FILIPINA actress Crisel Consunji created history at the 38th Hong Kong Film Awards ceremony which took place at the Hong Kong Cultural Centre early last year.
Consunji became the first Filipina to win best new performer for her role in the film Still Human, giving her acceptance speech in Cantonese, English, and Tagalog. She was also nominated for best actress at the event, but lost out to Chloe Mayaan.
She also earned the best new actress award at the 2019 Hong Kong Directors’ Guild Awards.
In Still Human, directed by Oliver Siu Kuen Chan, Consunji portrayed a Filipina domestic helper who has a touching relationship with her paralysed, wheelchair-bound employer, portrayed by award-winning Hong Kong actor Anthony Wong.
The emotional film, which showcases Hong Kong through the eyes of an immigrant, won the hearts of both audiences and critics.
It was also the first film role for Consunji, a stage actress, and she did a brilliant job.
The 35-year old actress – who has made Hong Kong her home for the last 12 years – is utterly grateful for the opportunity to act in a Hong Kong film despite Cantonese not being her first language, and also for the awards she has received.
But there have been some disadvantages to her success. For starters, some filmmakers were more interested in casting her as a domestic helper again, and the last thing she wants to do is to repeat herself.
She is carefully choosing scripts where she gets to spread her wings and play a wide range of roles.
Speaking to theSun when she was in Kuala Lumpur last week, Consunji says: “If you really believe that we live in a [culturally diverse world], you should see me in different roles and as different characters.
You should see me as a villain … as a doctor … as a nurse … and as a lawyer.”
She considers herself extremely lucky that there are several Hong Kong directors who have approached her with projects where they want her to break the stereotype that a Filipina actress can only play domestic helper roles in Hong Kong films.
However, she is not keen on revealing her future projects just yet. “Call me six months down the road and I will have a different story to tell,” she says.
Her ultimate dream role is to play a villain.
She says: “Nobody is totally bad, and nobody is totally good. Everyone is complex.”
She believes there must be a reason for someone to behave in a certain way, especially when their actions are considered evil, and it will be a great challenge for any actor to bring these elements to the audience.
She also expressed a keen interest to be active in the Filipino film industry.
“There is a new wave of Filipino directors who are breaking stereotypes and now, it is a great time to be an actress in the Philippines,” she says.
Consunji was born and raised in Manila as the eldest of two children.
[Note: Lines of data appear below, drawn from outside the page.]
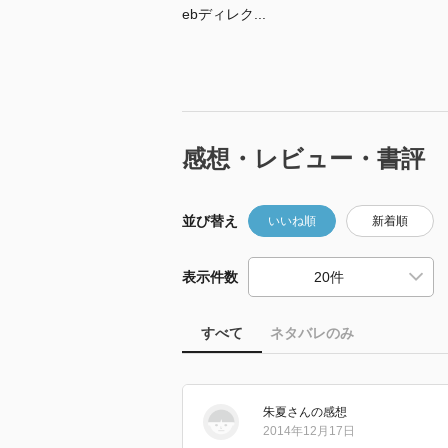
ebディレク...
感想・レビュー・書評
並び替え
いいね順
新着順
表示件数
すべて
ネタバレのみ
朱夏
さん
の感想
2014年12月17日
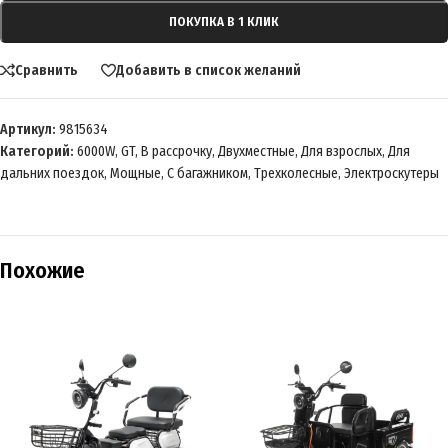
ПОКУПКА В 1 КЛИК
Сравнить
Добавить в список желаний
Артикул:
9815634
Категорий:
6000W
,
GT
,
В рассрочку
,
Двухместные
,
Для взрослых
,
Для
дальних поездок
,
Мощные
,
С багажником
,
Трехколесные
,
Электроскутеры
Похожие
Her father was a pilot, while her mother was in the financial industry before becoming a full time housewife.
She says: “My parents have always encouraged my interest in the arts. But they have also told me that [it] will not put food on the table.
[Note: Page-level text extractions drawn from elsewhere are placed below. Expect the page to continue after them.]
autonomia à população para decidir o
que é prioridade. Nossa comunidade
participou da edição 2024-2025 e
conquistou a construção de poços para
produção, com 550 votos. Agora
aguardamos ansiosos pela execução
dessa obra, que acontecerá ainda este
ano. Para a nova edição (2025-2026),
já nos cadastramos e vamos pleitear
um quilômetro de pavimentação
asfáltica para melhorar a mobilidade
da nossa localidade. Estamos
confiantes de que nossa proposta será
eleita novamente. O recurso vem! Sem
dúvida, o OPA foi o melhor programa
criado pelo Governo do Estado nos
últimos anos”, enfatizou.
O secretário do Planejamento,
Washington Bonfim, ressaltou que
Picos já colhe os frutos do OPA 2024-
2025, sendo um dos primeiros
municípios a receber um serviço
“They saw my interest in the arts as a productive hobby.”
At age 10, she joined a professional theatre company called Repertory Philippines in Manila, where she was groomed to be a performer.
She admits the training was rigorous and exhausting, and she received harsh criticism from her directors.
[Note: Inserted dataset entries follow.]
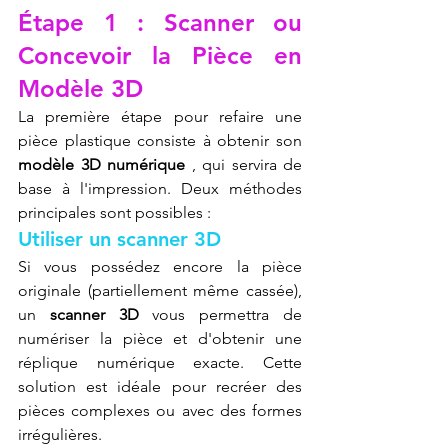
Étape 1 : Scanner ou 
Concevoir la Pièce en 
Modèle 3D
La première étape pour refaire une 
pièce plastique consiste à obtenir son 
modèle 3D numérique
 , qui servira de 
base à l'impression. Deux méthodes 
principales sont possibles :
Utiliser un scanner 3D
Si vous possédez encore la pièce 
originale (partiellement même cassée), 
un 
scanner 3D
 vous permettra de 
numériser la pièce et d'obtenir une 
réplique numérique exacte. Cette 
solution est idéale pour recréer des 
pièces complexes ou avec des formes 
irrégulières.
“I wish there was some positivity in their comments,” says the actress, who received a BA and an MA in Political Science. “It can rob you of your self confidence.”
At the same time, she is extremely grateful for the training she got. It has made her strong and tough enough to face any situation.
In 2008, she moved to Hong Kong to work at Hong Kong Disneyland, where she performed as the lead vocalist in musical productions such as High School Musical and The Golden Mickeys.
She says : “I was only supposed to stay in Hong Kong for eight months.”
She eventually fell in love with Hong Kong, and ended up staying for 12 years.
Five years ago, she and her husband Carsten Rakutt founded Baumhaus, a creative art space for children ranging from toddlers to six years old.
“It is so hard to work with your spouse,” she says
“It can test your relationship. If you can scream at each other in the board room and have a peaceful dinner together in your home on the same day, that means you have a good relationship.”
Coming back to the film, Still Human, one wonders what was her experience working with respected Hong Kong film legend Wong, who plays her employer?
She says: “Seasoned actors are always professional, and I knew I was going to learn a lot from working with him.”
She was proven right and she was impressed that the humble actor treated everyone with the greatest respect.
She says: “It was my first time acting for the screen. I was making a lot of mistakes. He was patient with me.
“It was a joy to work with someone who is not just talented, but also responsible and kind.”